Friday, September 29, 2006

Web 2.0 and business

The concept of Web2.0, for those not familiar with the term, refers to a shift in the content of the World Wide Web from creation and publication to something more akin to evolution where readers can leave their mark. Blogs, for example, allow readers to post their comments meaning that the next time someone reads the blog entry, it is different to the last time. Wikis are another example. The best known is Wikipedia which allows individuals to update entries. I could go into the problems of allowing anyone to edit an entry – mainly authority and accuracy of the entry – but others (such as The Guardian) have already done so and done so better than I can.

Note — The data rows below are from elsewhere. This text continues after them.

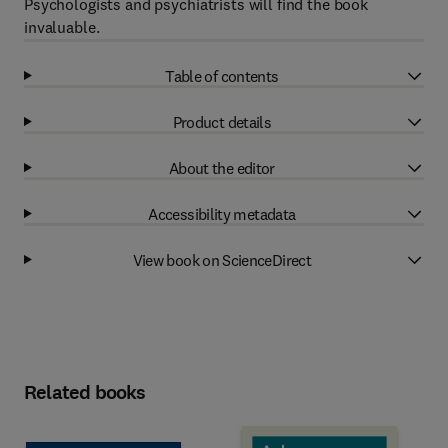
Psychologists and psychiatrists will find the book
invaluable.
Table of contents
Product details
About the editor
Accessibility metadata
View book on ScienceDirect
Related books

What interests me is the use of Wikis in a business setting. Don’t laugh – why shouldn’t businesses use wikis? They have web pages, online purchasing, email, Intranets and bulletin boards. Wikis basically allow your organisation to generate documents in a truly collaborative fashion - a challenge with which many organisations struggle. The challenge then becomes how you protect that content with your content management system (CMS). According to an article in the August 2006 issue of Information Age, The impact of wikis on ECM systems, Gartner recommends “positioning wikis as an authoring environment only, and when the document is ocomplete a copy should be moved to a formal content repository”. While I can see the logic here, it seems to me that we’re back to Web 1.0 – create and publish.

How does a business protect content generated on a company wiki while maintaining all of the benefits that a wiki offers?